25 Kasım’da erkek egemenliğine, şiddete, kapitalizme ve istibdada karşı emekçi kadınlar en öne!
Türkiye’de kadın cinayetleri her gün en az bir kadının yaşamını elinden almaya devam ediyor. Ekim ayının sonuna geldiğimizde kayda geçen 331 kadın cinayeti işlenmiş durumda. 304 günde 331 kadın yaşamını yitirdi bu ülkede. Çok daha fazlası şiddete, tacize, tecavüze maruz kaldı. Ve kadına yönelik şiddet sadece Türkiye’de yaşayan kadınların sorunu değil. Birleşmiş Milletler verileri bile dünya ölçeğinde 15-49 yaş arası her 10 kadından 1’inin cinsel veya fiziksel şiddete maruz kaldığını ortaya koyuyor. Dünyada her 11 dakikada bir kadın ya da kız çocuğunun ailesinden biri tarafından öldürüldüğünü gösteriyor. Kadınların dörtte biri hane içinde yaşadıkları baskının pandemi döneminde arttığını söylüyor.

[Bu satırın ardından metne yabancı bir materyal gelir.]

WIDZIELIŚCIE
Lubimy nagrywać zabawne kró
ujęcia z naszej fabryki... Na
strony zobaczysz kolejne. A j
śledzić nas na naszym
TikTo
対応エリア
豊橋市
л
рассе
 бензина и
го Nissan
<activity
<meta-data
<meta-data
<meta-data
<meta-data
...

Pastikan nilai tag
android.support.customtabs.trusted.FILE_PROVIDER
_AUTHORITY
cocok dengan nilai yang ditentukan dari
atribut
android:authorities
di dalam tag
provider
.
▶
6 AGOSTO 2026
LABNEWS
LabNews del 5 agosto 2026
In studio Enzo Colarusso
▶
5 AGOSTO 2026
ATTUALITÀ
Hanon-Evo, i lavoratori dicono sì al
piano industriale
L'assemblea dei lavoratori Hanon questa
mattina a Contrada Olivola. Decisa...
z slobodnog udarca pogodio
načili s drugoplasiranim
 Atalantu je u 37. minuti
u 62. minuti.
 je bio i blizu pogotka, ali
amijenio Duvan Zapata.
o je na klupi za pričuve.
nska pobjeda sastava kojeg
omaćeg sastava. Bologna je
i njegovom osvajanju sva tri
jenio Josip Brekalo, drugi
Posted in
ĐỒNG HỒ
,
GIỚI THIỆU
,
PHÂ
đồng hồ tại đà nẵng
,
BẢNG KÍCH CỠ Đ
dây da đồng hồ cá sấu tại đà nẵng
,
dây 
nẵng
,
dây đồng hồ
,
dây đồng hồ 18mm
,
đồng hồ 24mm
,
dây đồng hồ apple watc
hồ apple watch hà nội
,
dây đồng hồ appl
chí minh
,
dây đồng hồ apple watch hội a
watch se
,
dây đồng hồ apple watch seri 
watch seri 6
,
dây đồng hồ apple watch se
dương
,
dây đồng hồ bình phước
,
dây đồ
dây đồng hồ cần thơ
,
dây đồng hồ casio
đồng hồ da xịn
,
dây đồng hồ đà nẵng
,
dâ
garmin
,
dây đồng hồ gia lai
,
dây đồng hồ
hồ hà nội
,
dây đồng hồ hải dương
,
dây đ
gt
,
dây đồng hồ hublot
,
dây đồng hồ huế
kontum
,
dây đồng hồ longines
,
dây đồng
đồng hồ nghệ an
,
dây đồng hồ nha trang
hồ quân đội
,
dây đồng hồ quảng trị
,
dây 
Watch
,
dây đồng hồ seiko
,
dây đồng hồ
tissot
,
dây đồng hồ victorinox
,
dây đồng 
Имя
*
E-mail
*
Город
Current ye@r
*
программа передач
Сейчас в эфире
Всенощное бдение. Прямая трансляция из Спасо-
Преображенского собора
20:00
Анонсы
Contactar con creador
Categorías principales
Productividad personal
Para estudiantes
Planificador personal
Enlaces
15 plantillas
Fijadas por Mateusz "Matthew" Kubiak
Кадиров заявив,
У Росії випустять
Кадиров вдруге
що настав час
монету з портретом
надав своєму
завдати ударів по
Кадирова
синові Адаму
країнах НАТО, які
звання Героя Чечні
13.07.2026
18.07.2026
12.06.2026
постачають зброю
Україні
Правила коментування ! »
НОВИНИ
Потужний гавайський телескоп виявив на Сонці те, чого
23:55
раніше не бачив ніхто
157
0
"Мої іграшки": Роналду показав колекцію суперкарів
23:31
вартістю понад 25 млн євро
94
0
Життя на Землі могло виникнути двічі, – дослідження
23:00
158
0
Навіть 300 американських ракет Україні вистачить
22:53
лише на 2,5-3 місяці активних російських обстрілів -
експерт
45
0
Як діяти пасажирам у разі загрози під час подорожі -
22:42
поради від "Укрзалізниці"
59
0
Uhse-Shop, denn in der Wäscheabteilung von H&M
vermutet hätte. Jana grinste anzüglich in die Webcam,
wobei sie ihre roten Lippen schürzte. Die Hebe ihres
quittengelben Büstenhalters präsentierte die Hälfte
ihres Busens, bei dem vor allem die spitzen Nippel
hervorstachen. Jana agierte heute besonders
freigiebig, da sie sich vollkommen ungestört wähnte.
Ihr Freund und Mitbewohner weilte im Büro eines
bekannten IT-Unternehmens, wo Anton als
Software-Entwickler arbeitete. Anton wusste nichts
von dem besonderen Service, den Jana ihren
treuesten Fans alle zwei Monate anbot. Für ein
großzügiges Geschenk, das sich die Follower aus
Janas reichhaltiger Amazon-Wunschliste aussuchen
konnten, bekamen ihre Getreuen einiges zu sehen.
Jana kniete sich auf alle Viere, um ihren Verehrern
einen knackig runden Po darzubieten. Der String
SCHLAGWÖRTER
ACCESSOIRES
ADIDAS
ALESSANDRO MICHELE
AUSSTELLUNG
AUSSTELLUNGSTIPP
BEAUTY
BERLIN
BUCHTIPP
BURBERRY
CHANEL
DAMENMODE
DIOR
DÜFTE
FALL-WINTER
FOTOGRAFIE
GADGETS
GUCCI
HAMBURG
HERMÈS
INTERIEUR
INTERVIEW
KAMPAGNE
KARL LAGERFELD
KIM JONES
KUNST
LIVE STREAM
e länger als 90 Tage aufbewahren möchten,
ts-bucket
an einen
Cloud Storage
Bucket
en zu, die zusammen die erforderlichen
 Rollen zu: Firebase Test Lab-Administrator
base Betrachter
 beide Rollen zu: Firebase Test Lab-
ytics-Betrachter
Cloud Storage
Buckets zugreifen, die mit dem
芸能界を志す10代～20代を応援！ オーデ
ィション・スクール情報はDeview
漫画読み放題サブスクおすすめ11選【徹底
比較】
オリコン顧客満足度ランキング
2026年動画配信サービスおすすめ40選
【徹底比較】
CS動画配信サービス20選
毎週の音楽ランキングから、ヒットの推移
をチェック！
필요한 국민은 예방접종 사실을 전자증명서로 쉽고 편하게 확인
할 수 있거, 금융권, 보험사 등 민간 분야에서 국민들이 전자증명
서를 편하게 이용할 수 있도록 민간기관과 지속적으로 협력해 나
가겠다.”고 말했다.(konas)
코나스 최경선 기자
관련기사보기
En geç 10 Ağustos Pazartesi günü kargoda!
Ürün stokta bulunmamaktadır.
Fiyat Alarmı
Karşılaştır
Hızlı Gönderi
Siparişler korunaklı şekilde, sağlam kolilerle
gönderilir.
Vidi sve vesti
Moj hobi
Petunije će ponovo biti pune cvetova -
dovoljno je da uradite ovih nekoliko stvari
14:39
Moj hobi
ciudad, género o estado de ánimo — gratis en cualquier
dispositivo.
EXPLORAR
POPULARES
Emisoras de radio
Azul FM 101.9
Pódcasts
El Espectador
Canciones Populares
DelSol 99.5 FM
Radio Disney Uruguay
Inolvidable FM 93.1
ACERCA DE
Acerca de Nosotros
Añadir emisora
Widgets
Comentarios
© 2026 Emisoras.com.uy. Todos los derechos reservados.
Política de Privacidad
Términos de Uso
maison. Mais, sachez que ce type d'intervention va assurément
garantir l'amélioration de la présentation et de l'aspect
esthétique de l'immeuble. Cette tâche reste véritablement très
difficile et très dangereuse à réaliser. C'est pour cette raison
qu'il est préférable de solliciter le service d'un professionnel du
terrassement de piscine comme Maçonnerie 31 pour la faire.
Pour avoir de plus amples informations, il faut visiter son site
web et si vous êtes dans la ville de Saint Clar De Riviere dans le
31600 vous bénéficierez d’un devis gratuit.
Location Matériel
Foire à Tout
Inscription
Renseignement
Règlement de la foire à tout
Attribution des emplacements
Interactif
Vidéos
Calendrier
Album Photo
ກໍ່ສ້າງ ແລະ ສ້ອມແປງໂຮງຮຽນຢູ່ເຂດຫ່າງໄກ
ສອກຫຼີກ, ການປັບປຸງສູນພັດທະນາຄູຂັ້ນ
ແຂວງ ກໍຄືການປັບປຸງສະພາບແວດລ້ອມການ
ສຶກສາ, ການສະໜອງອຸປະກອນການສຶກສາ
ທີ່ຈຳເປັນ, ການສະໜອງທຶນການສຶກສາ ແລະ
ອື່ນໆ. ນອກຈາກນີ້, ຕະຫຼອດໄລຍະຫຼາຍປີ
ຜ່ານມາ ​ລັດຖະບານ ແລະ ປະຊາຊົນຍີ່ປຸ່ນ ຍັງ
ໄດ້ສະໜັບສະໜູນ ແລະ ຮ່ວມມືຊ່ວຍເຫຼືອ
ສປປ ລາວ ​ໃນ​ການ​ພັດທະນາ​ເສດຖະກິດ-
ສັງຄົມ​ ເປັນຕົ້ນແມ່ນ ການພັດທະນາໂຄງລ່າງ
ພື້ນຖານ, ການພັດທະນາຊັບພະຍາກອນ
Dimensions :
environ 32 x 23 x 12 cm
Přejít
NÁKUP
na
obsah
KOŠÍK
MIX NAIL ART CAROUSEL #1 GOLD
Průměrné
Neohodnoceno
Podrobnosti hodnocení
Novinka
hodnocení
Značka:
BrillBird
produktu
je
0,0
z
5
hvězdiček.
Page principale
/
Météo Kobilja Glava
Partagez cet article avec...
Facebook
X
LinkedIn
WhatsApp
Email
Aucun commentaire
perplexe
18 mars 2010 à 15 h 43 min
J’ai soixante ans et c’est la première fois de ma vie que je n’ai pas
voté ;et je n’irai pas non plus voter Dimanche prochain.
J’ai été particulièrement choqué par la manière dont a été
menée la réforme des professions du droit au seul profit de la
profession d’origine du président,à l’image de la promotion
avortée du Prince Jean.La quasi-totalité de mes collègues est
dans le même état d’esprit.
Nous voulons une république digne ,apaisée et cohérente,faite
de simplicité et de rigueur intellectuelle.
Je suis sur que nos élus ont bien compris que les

Artan sadece baskı ve şiddet değil. Erkek egemen kapitalist sistem kadınların yaşamını elinden alırken ya da kadınlara ölümden de beter bir şiddet tehdidi altında yaşamayı dayatırken kadınların öfkesi de mücadelesi de dinmiyor. Bazen öldürülen bir kız kardeşlerinin hesabını sormak için mücadele ediyor kadınlar, bazen istibdadın İstanbul Sözleşmesi’nden çıkma kararı yok hükmündedir diyerek eylemlerle haklarını savunmaya devam ediyor. Ya da katilleri iyi hâl ve tahrik indiriminden faydalandırarak salıveren mahkemeler, caydırıcı cezalar vermek yerine Kadın Cinayetlerini Durduracağız Platformu Derneği’ne kapatma davası açtığında kadın dayanışmasını yükselterek erkek egemenliğine karşı mücadelemizi yargılayamazsınız diyor. Bazen de bugün komşumuz İran’da olduğu gibi kadınları baskı altında tutan bir istibdad rejimine karşı topyekûn isyan ediyor kadınlar. O isyan devletin baskısına, şiddetine maruz kalsa da geri çekilmeden, mücadelenin en önünde yer alıyorlar.
25 Kasım Kadına Yönelik Şiddete Karşı Uluslararası Mücadele ve Dayanışma Günü de tüm dünyada tarihimize böyle mücadeleci kadınlarla yazıldı işte. 25 Kasım 1960’ta Dominik Cumhuriyeti’nde Trujillo diktatörlüğüne karşı özgürlük mücadelesi yürüten üç kız kardeş, Mirabel Kardeşler (“Kelebekler” olarak anılırlar) diktatörlük ajanlarınca kendilerine tecavüz edilerek öldürüldü. Mirabel Kardeşler’in bu mücadelesi, kendi ülkelerinde diktatörlüğe karşı yürütülen özgürlük mücadelesinin simgesi haline gelirken, bu şekilde vahşice katledilmeleri tüm dünyada kadınlara uygulanan şiddetin sembolü oldu. 25 Kasım günü, 1981 yılında Latin Amerika Kadın Kurultayı’nda alınan bir kararla “Kadına Yönelik Şiddete Karşı Mücadele ve Uluslararası Dayanışma Günü” olarak kabul edildi.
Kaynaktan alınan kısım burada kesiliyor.